- Opening Delimiter -

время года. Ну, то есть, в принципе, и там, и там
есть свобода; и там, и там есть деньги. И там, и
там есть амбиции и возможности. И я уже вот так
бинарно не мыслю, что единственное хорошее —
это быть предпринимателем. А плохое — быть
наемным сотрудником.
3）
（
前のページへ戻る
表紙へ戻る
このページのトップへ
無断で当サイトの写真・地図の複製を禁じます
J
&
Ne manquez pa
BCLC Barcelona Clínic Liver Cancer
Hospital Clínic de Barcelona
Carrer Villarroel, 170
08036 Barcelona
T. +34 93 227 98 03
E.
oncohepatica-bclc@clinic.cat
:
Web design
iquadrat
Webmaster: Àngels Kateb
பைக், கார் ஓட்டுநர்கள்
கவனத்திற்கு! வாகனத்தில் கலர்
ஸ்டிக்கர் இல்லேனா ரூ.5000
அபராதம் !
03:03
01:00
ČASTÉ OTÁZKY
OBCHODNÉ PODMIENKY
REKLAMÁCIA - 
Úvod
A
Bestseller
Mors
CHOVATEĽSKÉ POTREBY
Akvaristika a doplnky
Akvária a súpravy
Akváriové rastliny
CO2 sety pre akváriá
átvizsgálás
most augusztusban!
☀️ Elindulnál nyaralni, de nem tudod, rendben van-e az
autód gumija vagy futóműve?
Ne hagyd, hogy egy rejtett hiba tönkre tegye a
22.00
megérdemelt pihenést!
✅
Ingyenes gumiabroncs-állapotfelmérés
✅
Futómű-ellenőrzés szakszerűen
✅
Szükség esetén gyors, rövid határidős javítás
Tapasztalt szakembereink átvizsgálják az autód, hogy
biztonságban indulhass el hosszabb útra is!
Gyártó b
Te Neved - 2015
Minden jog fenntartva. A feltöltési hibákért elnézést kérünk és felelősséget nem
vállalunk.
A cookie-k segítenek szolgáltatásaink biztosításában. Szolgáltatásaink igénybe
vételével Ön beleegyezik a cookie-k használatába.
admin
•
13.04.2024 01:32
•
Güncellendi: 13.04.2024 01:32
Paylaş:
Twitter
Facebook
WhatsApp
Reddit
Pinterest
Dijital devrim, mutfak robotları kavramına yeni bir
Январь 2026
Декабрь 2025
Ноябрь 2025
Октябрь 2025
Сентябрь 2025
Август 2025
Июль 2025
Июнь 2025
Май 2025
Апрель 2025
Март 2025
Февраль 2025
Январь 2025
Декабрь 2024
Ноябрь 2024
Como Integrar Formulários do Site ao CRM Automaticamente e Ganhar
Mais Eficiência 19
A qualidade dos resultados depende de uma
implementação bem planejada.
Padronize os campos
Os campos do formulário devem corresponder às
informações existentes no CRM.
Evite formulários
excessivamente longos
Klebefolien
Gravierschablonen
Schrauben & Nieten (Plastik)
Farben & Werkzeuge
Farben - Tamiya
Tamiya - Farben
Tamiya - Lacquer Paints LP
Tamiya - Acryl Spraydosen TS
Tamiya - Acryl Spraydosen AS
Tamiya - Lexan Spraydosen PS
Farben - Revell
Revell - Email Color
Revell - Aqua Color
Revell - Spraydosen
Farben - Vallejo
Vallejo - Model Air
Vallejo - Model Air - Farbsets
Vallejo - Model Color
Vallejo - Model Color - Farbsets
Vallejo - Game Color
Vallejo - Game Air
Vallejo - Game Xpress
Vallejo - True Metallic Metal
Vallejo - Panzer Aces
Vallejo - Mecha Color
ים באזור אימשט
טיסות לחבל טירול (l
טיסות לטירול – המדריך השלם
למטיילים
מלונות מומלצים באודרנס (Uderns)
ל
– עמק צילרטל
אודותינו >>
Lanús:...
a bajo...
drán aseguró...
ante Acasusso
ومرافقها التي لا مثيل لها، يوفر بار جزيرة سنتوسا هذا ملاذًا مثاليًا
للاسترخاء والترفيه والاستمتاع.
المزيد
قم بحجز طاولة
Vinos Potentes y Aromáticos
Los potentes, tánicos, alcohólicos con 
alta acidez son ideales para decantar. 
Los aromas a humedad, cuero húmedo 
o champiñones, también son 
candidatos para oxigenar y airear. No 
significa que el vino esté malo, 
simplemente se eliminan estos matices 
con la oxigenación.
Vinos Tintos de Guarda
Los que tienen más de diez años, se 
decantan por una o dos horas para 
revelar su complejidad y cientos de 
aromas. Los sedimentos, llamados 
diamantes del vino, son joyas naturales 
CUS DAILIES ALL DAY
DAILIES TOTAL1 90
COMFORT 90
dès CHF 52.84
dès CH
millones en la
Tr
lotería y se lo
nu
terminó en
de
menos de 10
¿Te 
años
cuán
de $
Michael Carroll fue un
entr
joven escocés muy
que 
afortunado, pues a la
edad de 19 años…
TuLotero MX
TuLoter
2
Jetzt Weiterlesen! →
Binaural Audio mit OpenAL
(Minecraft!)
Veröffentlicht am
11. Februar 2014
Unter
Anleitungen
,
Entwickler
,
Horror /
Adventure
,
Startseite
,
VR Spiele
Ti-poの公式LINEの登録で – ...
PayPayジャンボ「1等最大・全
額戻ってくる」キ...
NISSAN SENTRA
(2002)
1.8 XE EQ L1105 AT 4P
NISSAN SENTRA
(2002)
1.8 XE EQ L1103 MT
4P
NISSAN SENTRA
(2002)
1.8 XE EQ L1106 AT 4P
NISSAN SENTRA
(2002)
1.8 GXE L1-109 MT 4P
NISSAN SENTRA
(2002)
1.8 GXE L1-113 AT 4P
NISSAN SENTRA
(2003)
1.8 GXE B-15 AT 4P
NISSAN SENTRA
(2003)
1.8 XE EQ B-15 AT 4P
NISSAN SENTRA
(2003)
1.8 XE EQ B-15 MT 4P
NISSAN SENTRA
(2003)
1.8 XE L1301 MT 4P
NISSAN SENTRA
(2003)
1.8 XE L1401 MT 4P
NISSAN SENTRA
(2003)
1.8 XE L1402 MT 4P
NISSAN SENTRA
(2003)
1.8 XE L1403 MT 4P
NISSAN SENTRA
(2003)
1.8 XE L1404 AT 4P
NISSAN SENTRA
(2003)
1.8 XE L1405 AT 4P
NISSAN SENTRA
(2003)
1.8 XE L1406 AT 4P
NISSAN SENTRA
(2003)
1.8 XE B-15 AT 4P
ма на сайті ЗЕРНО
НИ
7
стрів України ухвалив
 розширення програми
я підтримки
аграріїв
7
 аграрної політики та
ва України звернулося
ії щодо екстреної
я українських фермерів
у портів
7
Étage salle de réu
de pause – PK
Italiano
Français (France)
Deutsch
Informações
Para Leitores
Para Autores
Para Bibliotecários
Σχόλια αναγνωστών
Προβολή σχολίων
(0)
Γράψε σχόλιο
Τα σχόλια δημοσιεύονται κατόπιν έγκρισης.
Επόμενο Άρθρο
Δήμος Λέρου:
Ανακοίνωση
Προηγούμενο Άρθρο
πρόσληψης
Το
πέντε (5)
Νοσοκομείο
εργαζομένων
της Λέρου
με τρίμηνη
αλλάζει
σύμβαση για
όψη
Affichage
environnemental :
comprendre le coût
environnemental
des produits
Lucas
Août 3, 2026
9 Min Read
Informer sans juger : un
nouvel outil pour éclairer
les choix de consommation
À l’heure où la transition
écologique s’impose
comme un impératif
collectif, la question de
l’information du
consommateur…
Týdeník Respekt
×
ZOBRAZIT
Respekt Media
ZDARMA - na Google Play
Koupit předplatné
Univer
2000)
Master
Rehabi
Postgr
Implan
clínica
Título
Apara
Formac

- Closing Delimiter -

§ **Work request**: Going through the material above, reproduce every line exactly.

§ **Task output**:
время года. Ну, то есть, в принципе, и там, и там
есть свобода; и там, и там есть деньги. И там, и
там есть амбиции и возможности. И я уже вот так
бинарно не мыслю, что единственное хорошее —
это быть предпринимателем. А плохое — быть
наемным сотрудником.
3）
（
前のページへ戻る
表紙へ戻る
このページのトップへ
無断で当サイトの写真・地図の複製を禁じます
J
&
Ne manquez pa
BCLC Barcelona Clínic Liver Cancer
Hospital Clínic de Barcelona
Carrer Villarroel, 170
08036 Barcelona
T. +34 93 227 98 03
E.
oncohepatica-bclc@clinic.cat
:
Web design
iquadrat
Webmaster: Àngels Kateb
பைக், கார் ஓட்டுநர்கள்
கவனத்திற்கு! வாகனத்தில் கலர்
ஸ்டிக்கர் இல்லேனா ரூ.5000
அபராதம் !
03:03
01:00
ČASTÉ OTÁZKY
OBCHODNÉ PODMIENKY
REKLAMÁCIA - 
Úvod
A
Bestseller
Mors
CHOVATEĽSKÉ POTREBY
Akvaristika a doplnky
Akvária a súpravy
Akváriové rastliny
CO2 sety pre akváriá
átvizsgálás
most augusztusban!
☀️ Elindulnál nyaralni, de nem tudod, rendben van-e az
autód gumija vagy futóműve?
Ne hagyd, hogy egy rejtett hiba tönkre tegye a
22.00
megérdemelt pihenést!
✅
Ingyenes gumiabroncs-állapotfelmérés
✅
Futómű-ellenőrzés szakszerűen
✅
Szükség esetén gyors, rövid határidős javítás
Tapasztalt szakembereink átvizsgálják az autód, hogy
biztonságban indulhass el hosszabb útra is!
Gyártó b
Te Neved - 2015
Minden jog fenntartva. A feltöltési hibákért elnézést kérünk és felelősséget nem
vállalunk.
A cookie-k segítenek szolgáltatásaink biztosításában. Szolgáltatásaink igénybe
vételével Ön beleegyezik a cookie-k használatába.
admin
•
13.04.2024 01:32
•
Güncellendi: 13.04.2024 01:32
Paylaş:
Twitter
Facebook
WhatsApp
Reddit
Pinterest
Dijital devrim, mutfak robotları kavramına yeni bir
Январь 2026
Декабрь 2025
Ноябрь 2025
Октябрь 2025
Сентябрь 2025
Август 2025
Июль 2025
Июнь 2025
Май 2025
Апрель 2025
Март 2025
Февраль 2025
Январь 2025
Декабрь 2024
Ноябрь 2024
Como Integrar Formulários do Site ao CRM Automaticamente e Ganhar
Mais Eficiência 19
A qualidade dos resultados depende de uma
implementação bem planejada.
Padronize os campos
Os campos do formulário devem corresponder às
informações existentes no CRM.
Evite formulários
excessivamente longos
Klebefolien
Gravierschablonen
Schrauben & Nieten (Plastik)
Farben & Werkzeuge
Farben - Tamiya
Tamiya - Farben
Tamiya - Lacquer Paints LP
Tamiya - Acryl Spraydosen TS
Tamiya - Acryl Spraydosen AS
Tamiya - Lexan Spraydosen PS
Farben - Revell
Revell - Email Color
Revell - Aqua Color
Revell - Spraydosen
Farben - Vallejo
Vallejo - Model Air
Vallejo - Model Air - Farbsets
Vallejo - Model Color
Vallejo - Model Color - Farbsets
Vallejo - Game Color
Vallejo - Game Air
Vallejo - Game Xpress
Vallejo - True Metallic Metal
Vallejo - Panzer Aces
Vallejo - Mecha Color
ים באזור אימשט
טיסות לחבל טירול (l
טיסות לטירול – המדריך השלם
למטיילים
מלונות מומלצים באודרנס (Uderns)
ל
– עמק צילרטל
אודותינו >>
Lanús:...
a bajo...
drán aseguró...
ante Acasusso
ومرافقها التي لا مثيل لها، يوفر بار جزيرة سنتوسا هذا ملاذًا مثاليًا
للاسترخاء والترفيه والاستمتاع.
المزيد
قم بحجز طاولة
Vinos Potentes y Aromáticos
Los potentes, tánicos, alcohólicos con 
alta acidez son ideales para decantar. 
Los aromas a humedad, cuero húmedo 
o champiñones, también son 
candidatos para oxigenar y airear. No 
significa que el vino esté malo, 
simplemente se eliminan estos matices 
con la oxigenación.
Vinos Tintos de Guarda
Los que tienen más de diez años, se 
decantan por una o dos horas para 
revelar su complejidad y cientos de 
aromas. Los sedimentos, llamados 
diamantes del vino, son joyas naturales 
CUS DAILIES ALL DAY
DAILIES TOTAL1 90
COMFORT 90
dès CHF 52.84
dès CH
millones en la
Tr
lotería y se lo
nu
terminó en
de
menos de 10
¿Te 
años
cuán
de $
Michael Carroll fue un
entr
joven escocés muy
que 
afortunado, pues a la
edad de 19 años…
TuLotero MX
TuLoter
2
Jetzt Weiterlesen! →
Binaural Audio mit OpenAL
(Minecraft!)
Veröffentlicht am
11. Februar 2014
Unter
Anleitungen
,
Entwickler
,
Horror /
Adventure
,
Startseite
,
VR Spiele
Ti-poの公式LINEの登録で – ...
PayPayジャンボ「1等最大・全
額戻ってくる」キ...
NISSAN SENTRA
(2002)
1.8 XE EQ L1105 AT 4P
NISSAN SENTRA
(2002)
1.8 XE EQ L1103 MT
4P
NISSAN SENTRA
(2002)
1.8 XE EQ L1106 AT 4P
NISSAN SENTRA
(2002)
1.8 GXE L1-109 MT 4P
NISSAN SENTRA
(2002)
1.8 GXE L1-113 AT 4P
NISSAN SENTRA
(2003)
1.8 GXE B-15 AT 4P
NISSAN SENTRA
(2003)
1.8 XE EQ B-15 AT 4P
NISSAN SENTRA
(2003)
1.8 XE EQ B-15 MT 4P
NISSAN SENTRA
(2003)
1.8 XE L1301 MT 4P
NISSAN SENTRA
(2003)
1.8 XE L1401 MT 4P
NISSAN SENTRA
(2003)
1.8 XE L1402 MT 4P
NISSAN SENTRA
(2003)
1.8 XE L1403 MT 4P
NISSAN SENTRA
(2003)
1.8 XE L1404 AT 4P
NISSAN SENTRA
(2003)
1.8 XE L1405 AT 4P
NISSAN SENTRA
(2003)
1.8 XE L1406 AT 4P
NISSAN SENTRA
(2003)
1.8 XE B-15 AT 4P
ма на сайті ЗЕРНО
НИ
7
стрів України ухвалив
 розширення програми
я підтримки
аграріїв
7
 аграрної політики та
ва України звернулося
ії щодо екстреної
я українських фермерів
у портів
7
Étage salle de réu
de pause – PK
Italiano
Français (France)
Deutsch
Informações
Para Leitores
Para Autores
Para Bibliotecários
Σχόλια αναγνωστών
Προβολή σχολίων
(0)
Γράψε σχόλιο
Τα σχόλια δημοσιεύονται κατόπιν έγκρισης.
Επόμενο Άρθρο
Δήμος Λέρου:
Ανακοίνωση
Προηγούμενο Άρθρο
πρόσληψης
Το
πέντε (5)
Νοσοκομείο
εργαζομένων
της Λέρου
με τρίμηνη
αλλάζει
σύμβαση για
όψη
Affichage
environnemental :
comprendre le coût
environnemental
des produits
Lucas
Août 3, 2026
9 Min Read
Informer sans juger : un
nouvel outil pour éclairer
les choix de consommation
À l’heure où la transition
écologique s’impose
comme un impératif
collectif, la question de
l’information du
consommateur…
Týdeník Respekt
×
ZOBRAZIT
Respekt Media
ZDARMA - na Google Play
Koupit předplatné
Univer
2000)
Master
Rehabi
Postgr
Implan
clínica
Título
Apara
Formac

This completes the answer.